Essa descrição esquemática das relações entre os contextos sociais e a saúde permite, à guisa de conclusão, de fazer as observações seguintes:
O sistema assistencial, que tem como objetivo principal a prevenção, o diagnóstico, o tratamento e os cuidados paliativos das diferentes doenças dos indivíduos, obedece a uma lógica que é ditada pelos conhecimentos existentes sobre o funcionamento biológico do corpo. Ele é relativamente independente do sistema de saúde em seu sentido mais amplo e não pode certamente ser tido como o responsável pelo nível da saúde da população e das desigualdades de saúde entre diferentes grupos dessa população.
A complexidade das relações existentes entre o contexto social e a saúde é tal, que é preciso utilizar com muita precaução o conceito de determinantes da saúde. Pode-se levar a crer que existe uma função de produção da saúde que a pesquisa permitiria definir. Seria então possível encontrar uma combinação 'ótima' dos fatores determinantes da saúde e propor políticas que deveriam otimizá-la (Stoddart, 1995). Isto é declaradamente não só ingênuo, mas também profundamente perigoso. Haveria o risco de aumentar a desigualdade de acesso ao sistema assistencial de saúde com o corte das despesas públicas destinadas ao setor sob o pretexto que ele não contribui para a saúde da população. Em não se investindo nos programas que visem reduzir os riscos sociais cujos efeitos sobre a saúde não podem se manifestar que a longo prazo e sobre os quais é muito difícil intervir, há conseqüentemente um crescimento das disparidades entre as diferentes camadas da população, o que, então, a médio e longo prazo, afeta negativamente sua saúde.

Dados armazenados
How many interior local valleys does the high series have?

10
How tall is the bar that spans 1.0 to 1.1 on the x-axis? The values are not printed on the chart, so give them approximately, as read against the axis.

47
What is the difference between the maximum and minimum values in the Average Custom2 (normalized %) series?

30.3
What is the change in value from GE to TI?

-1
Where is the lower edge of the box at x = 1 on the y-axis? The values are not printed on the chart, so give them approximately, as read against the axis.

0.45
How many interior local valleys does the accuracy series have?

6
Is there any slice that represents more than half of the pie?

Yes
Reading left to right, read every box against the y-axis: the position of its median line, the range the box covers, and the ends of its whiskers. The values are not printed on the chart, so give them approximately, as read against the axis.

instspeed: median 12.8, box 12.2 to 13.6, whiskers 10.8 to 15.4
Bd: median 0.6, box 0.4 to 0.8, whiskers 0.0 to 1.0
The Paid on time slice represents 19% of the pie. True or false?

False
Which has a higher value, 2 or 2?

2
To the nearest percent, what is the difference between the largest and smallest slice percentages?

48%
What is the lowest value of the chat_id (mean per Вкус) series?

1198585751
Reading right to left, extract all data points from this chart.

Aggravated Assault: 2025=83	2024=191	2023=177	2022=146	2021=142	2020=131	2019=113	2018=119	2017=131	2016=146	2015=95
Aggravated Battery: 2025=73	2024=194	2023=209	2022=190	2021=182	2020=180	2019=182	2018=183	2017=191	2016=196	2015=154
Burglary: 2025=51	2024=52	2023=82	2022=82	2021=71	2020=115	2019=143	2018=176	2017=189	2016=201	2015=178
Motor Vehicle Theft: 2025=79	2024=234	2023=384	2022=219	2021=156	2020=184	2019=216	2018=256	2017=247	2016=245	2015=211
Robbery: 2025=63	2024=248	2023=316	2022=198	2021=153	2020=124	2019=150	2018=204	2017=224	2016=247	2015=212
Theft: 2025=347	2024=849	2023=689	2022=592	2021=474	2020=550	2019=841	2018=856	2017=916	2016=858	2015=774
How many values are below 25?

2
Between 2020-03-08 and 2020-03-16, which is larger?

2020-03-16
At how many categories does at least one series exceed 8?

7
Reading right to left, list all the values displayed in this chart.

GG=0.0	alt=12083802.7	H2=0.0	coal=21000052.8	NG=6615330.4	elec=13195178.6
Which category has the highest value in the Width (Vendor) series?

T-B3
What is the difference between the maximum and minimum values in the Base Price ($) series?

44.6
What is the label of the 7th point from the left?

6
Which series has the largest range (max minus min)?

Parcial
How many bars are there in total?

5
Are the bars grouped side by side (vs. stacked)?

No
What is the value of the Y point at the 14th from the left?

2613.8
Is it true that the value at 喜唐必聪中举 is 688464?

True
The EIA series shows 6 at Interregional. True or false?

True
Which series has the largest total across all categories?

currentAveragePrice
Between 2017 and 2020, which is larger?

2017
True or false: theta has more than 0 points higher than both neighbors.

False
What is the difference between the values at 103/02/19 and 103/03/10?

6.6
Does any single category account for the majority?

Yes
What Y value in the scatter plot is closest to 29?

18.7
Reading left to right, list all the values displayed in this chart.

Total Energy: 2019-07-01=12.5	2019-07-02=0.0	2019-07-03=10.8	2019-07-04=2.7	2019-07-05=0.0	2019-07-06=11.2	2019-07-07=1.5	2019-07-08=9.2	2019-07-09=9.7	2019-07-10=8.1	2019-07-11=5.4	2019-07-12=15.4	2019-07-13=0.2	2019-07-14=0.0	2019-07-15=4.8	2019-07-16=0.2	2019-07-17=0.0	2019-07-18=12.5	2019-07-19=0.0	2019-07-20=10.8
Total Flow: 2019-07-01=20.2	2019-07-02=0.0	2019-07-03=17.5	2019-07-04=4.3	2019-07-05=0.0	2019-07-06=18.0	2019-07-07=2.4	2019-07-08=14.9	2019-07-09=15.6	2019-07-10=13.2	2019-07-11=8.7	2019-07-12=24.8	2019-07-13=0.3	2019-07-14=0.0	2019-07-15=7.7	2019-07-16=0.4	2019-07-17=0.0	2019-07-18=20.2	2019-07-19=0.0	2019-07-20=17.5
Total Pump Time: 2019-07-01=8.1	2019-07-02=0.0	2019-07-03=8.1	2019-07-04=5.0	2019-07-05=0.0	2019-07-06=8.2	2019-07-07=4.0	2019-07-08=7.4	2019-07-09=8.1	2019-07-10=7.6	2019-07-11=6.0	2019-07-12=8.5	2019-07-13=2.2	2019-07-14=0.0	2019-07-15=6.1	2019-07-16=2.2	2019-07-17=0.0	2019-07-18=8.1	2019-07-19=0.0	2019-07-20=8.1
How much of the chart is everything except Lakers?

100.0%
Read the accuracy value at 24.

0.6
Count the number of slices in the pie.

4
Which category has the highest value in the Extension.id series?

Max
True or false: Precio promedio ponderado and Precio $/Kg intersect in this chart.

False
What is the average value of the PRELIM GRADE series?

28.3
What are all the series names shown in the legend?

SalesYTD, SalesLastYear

§ Exercício
Copie de novo o trecho do texto sobre saúde e contexto social que começa com as palavras "Essa descrição esquemática" e termina com "grupos dessa população.", trocando "indivíduos" por "pacientes".

§ Solução
Essa descrição esquemática das relações entre os contextos sociais e a saúde permite, à guisa de conclusão, de fazer as observações seguintes:
O sistema assistencial, que tem como objetivo principal a prevenção, o diagnóstico, o tratamento e os cuidados paliativos das diferentes doenças dos pacientes, obedece a uma lógica que é ditada pelos conhecimentos existentes sobre o funcionamento biológico do corpo. Ele é relativamente independente do sistema de saúde em seu sentido mais amplo e não pode certamente ser tido como o responsável pelo nível da saúde da população e das desigualdades de saúde entre diferentes grupos dessa população.